External Distortion Models#
Camera models can optionally include external distortion sources that affect rays before they reach the camera lens (e.g., windshields). If present, the camera_model_parameters dictionary will contain:
external_distortion_parameters- parameters for the external distortion model (optional, may be None)
When external_distortion_parameters is present, it will contain:
external_distortion_type- type of external distortion (str)
Bivariate Windshield Model
If external_distortion_type = 'bivariate-windshield', this models optical distortion caused by a vehicle’s windshield. This model is only applicable when the camera’s entire field of view projects through the windshield.
Mathematical Model:
The distortion operates on spherical angle representations of sensor rays with direction [x, y, z]:
Convert to Spherical Angles:
\[\phi = \arcsin\left(\frac{x}{\sqrt{x^2 + y^2 + z^2}}\right) \quad \text{(horizontal angle)}\]\[\theta = \arcsin\left(\frac{y}{\sqrt{x^2 + y^2 + z^2}}\right) \quad \text{(vertical angle)}\]Apply Bivariate Polynomial Distortion:
Distortion is applied via separate polynomials for horizontal and vertical components:
\[\phi' = P_h(\phi, \theta)\]\[\theta' = P_v(\phi, \theta)\]Where each polynomial has the bivariate form (example for order N=2):
\[P(\phi, \theta) = c_0 + c_1\phi + c_2\phi^2 + (c_3 + c_4\phi)\theta + c_5\theta^2\]General form for order N:
\[P(\phi, \theta) = \sum_{j=0}^{N} \left(\sum_{i=0}^{N-j} c_{i,j}\phi^i\right)\theta^j\]Reconstruct Distorted Ray:
\[[x', y', z'] = \left[\sin(\phi'), \sin(\theta'), \sqrt{1 - \sin^2(\phi') - \sin^2(\theta')}\right]\]
Parameters:
The following parameters will be available in external_distortion_parameters:
reference_poly- indicates which polynomial is the reference (str, one of [FORWARD, BACKWARD]). The reference polynomial is exact; the other is an approximate inverse computed during calibration.horizontal_poly- coefficients for forward horizontal distortion polynomial P_h (float32, [(N+1)·(N+2)/2,])vertical_poly- coefficients for forward vertical distortion polynomial P_v (float32, [(M+1)·(M+2)/2,])horizontal_poly_inverse- coefficients for backward horizontal distortion (float32, [(N+1)·(N+2)/2,])vertical_poly_inverse- coefficients for backward vertical distortion (float32, [(M+1)·(M+2)/2,])

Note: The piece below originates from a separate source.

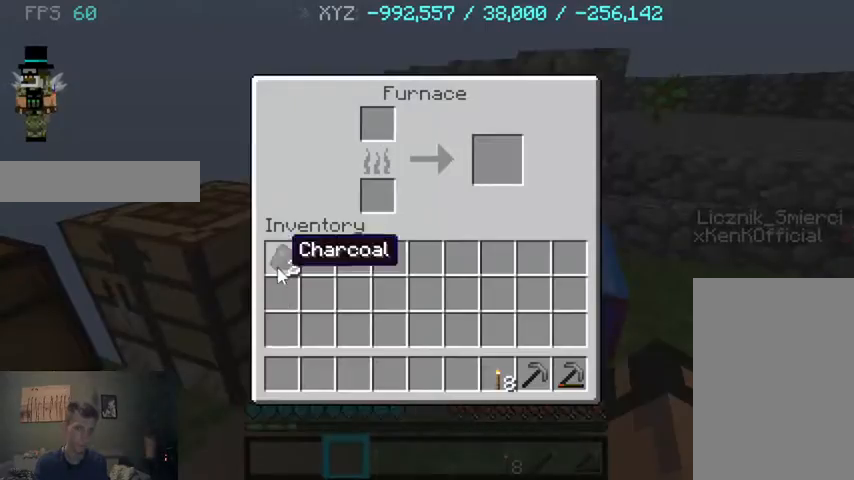
{"keys": ["w"], "mouse": [], "events": [[333, "w", "down"]]}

Example: For a 2nd-order bivariate polynomial (N=2), the coefficient arrays contain 6 elements: [c₀, c₁, c₂, c₃, c₄, c₅]. For a 3rd-order polynomial (N=3), they contain 10 elements. The number of coefficients for order N is given by: (N+1)·(N+2)/2
Direction:
Forward distortion (distort_camera_rays): transforms rays from external (world) to internal (camera sensor)
Backward distortion (undistort_camera_rays): transforms rays from internal (camera sensor) to external (world)
Lidar Models#
NCore supports the following lidar models:
Row-Offset Structured Spinning Lidar - Structured spinning lidar model with per-row azimuth offsets (compatible with sensors like Hesai P128)
Lidar Model Parameterizations#
The lidar_model_parameters dictionary contains model-specific parameters for lidar sensors. Currently, the supported model type is row-offset-spinning.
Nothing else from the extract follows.